*Instructions to follow:* Every line in the records below that holds the word "Crime" is to be copied.

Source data
##########

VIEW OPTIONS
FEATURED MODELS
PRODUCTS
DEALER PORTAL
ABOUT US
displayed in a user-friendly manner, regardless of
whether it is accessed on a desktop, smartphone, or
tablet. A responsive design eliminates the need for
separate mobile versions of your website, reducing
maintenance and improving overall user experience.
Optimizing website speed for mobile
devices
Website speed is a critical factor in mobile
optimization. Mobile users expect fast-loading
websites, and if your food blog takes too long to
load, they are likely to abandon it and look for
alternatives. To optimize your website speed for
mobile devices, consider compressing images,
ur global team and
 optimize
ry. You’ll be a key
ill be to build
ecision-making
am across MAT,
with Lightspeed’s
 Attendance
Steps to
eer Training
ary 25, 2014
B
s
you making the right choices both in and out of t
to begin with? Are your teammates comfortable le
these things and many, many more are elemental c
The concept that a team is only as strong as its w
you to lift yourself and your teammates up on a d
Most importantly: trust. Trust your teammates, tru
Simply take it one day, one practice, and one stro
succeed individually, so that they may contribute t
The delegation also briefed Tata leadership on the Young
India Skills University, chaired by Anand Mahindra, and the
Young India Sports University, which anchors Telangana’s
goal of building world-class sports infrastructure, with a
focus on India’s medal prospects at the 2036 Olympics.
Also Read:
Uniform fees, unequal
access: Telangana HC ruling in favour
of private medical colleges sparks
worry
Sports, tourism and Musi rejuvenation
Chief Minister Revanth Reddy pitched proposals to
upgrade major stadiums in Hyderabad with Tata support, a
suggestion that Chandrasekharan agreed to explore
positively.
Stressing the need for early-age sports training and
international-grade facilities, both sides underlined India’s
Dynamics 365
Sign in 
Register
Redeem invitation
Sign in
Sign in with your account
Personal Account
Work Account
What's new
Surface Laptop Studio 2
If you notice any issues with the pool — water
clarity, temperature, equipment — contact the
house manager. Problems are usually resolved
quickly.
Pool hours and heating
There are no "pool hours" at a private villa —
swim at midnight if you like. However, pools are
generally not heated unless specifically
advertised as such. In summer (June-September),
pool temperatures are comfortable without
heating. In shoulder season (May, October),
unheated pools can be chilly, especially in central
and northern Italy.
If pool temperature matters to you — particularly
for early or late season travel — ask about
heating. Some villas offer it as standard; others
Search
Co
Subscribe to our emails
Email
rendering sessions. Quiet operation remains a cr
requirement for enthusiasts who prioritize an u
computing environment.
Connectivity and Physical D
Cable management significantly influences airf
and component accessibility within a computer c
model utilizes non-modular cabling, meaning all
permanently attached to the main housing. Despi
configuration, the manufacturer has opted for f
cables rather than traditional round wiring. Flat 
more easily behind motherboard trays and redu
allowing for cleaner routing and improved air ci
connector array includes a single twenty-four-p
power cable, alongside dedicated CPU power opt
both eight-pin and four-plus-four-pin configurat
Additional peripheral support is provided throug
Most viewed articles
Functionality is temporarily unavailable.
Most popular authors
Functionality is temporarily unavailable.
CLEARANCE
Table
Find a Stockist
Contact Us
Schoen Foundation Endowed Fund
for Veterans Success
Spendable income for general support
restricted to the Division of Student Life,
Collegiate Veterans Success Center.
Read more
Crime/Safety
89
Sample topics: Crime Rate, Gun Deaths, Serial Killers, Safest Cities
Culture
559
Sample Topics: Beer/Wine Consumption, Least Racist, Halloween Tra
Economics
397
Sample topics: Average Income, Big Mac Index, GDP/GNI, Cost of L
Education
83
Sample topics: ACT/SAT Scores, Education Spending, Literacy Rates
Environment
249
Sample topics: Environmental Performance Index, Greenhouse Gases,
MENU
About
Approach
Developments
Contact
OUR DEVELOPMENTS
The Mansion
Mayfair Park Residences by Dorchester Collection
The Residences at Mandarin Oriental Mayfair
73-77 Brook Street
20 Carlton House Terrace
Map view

##########

*Response:*
Crime/Safety
Sample topics: Crime Rate, Gun Deaths, Serial Killers, Safest Cities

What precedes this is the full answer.